Understanding Windows Kernel Mode and user mode

Kernel hierarchy

Windows programs run in kernel mode and user mode. in kernel mode, you can access all memory address spaces and all CPU commands. Generally, the program runs in user mode and switches to kernel mode to run system functions. Windows ensures system security and stability through system calls.

The following is the kernel hierarchy:

Hardware Abstraction Layer (HAL) (hal. dll)
The bottom layer isolates the hardware, and the underlying Third-Party driver runs on this layer.

Kernel)
It implements some underlying services of the operating system, such as thread scheduling, multi-processor synchronization, and interrupt/exception handling.

Executive)
Implement basic operating system services, such as basic thread process management, memory management, IO, and inter-process communication.

Windows Graphics Subsystem)
Implemented by win32K. sys at the kernel layer.
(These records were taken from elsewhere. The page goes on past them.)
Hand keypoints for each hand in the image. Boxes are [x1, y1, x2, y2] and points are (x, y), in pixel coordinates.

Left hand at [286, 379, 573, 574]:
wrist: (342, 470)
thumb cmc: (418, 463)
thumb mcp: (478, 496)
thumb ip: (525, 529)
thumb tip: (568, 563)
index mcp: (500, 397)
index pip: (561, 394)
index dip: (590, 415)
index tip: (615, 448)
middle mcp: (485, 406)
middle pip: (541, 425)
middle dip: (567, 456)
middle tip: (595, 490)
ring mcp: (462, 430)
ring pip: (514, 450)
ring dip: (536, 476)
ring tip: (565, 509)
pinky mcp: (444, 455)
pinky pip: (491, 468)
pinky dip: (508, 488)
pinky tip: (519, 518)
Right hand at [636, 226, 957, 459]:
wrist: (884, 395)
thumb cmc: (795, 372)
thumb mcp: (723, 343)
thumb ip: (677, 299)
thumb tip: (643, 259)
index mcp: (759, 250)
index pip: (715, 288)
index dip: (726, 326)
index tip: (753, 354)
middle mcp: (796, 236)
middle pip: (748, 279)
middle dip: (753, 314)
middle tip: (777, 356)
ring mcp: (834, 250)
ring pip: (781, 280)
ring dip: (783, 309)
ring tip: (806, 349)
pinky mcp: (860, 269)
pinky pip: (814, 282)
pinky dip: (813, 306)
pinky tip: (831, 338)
User Interface depends on this layer. Most of the functions of User32.dll are implemented by this layer.

User-layer Key Processes

Windows has several key system processes at the user layer:

Smss.exe (session manager Subsystem)
For more information about the Session concept, see my Sessions, Window Stations and sharetops. When the operating system is started, a smss.exe manager instance that is not associated with any sessionwill be created.

WinLogon.exe
This process manages user login and logout. We press Ctrl + Alt + Del to display the interface and the desktop window displayed after logon is started by it.

Csrss.exe (Client/Server Runtime Subsystem)
We can see that our desktop window (GetDesktopWindow) is created by this process, which is mainly responsible for the user mode of the Win32 subsystem (the kernel mode is implemented by win32k. sys ).
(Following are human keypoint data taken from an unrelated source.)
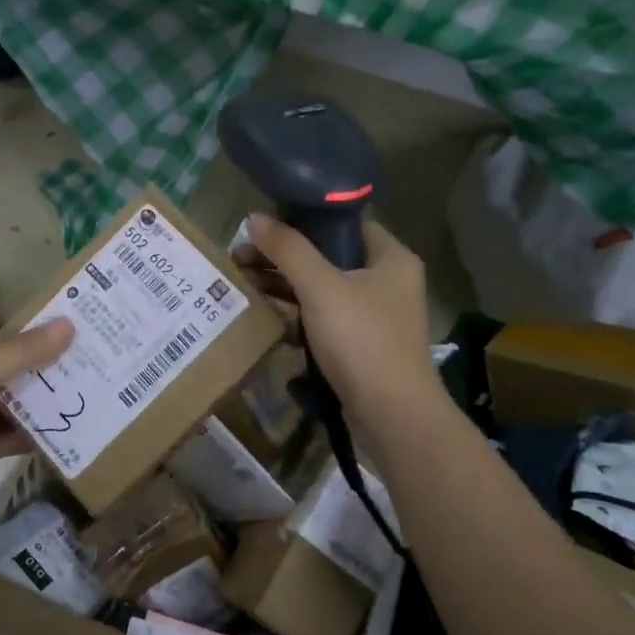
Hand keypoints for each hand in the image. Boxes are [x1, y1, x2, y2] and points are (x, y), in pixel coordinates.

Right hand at [239, 214, 442, 427]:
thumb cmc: (362, 341)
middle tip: (242, 257)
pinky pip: (323, 318)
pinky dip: (297, 315)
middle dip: (284, 256)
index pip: (343, 222)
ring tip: (245, 283)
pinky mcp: (361, 345)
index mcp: (390, 257)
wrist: (392, 416)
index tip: (263, 224)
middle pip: (327, 255)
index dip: (302, 218)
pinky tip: (267, 317)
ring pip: (322, 288)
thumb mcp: (320, 287)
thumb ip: (288, 249)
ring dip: (286, 285)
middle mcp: (387, 281)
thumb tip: (254, 218)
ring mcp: (375, 316)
Lsass.exe (Local Security Authority Subsystem)
WinLogon.exe authenticates user logon through this process. After logon, a security access token object is generated. With this token, the system creates assumer.exe. Other users of this token are started by assumer.exe and inherit the token permission.

Services.exe
This process is short for SCM (NT Service Control Manager). It is responsible for starting some special user-State processes, which are also called Service programs.

User Mode: Kernel Mode

The kernel mode is called in user mode. Generally, there are two methods: system call and IOCTL (IO Control Commands)

Kernel Mode Call User Mode

It can be passed through the context of IOCTL or through APC (Asynchronous Procedure Call.

Inter-process communication

Another very powerful communication mode between user mode and kernel mode. It also supports inter-process communication. This mode is ALPC (Advanced Local Procedure Call), which is widely used by the operating system, the Broker process in WinRT also uses it.
This method actually involves four core functions: nt! Ntalpcsendwaitpoliceport, nt! NtAlpcCreatePort, nt! NtAlpcConnectPort, Nt! The principle of AplcAcceptConnectPort is as follows:

To sum up, we will deepen our understanding of the Windows system through the introduction of some key concepts in the above Windows system, so that we can grasp the overall situation of application development.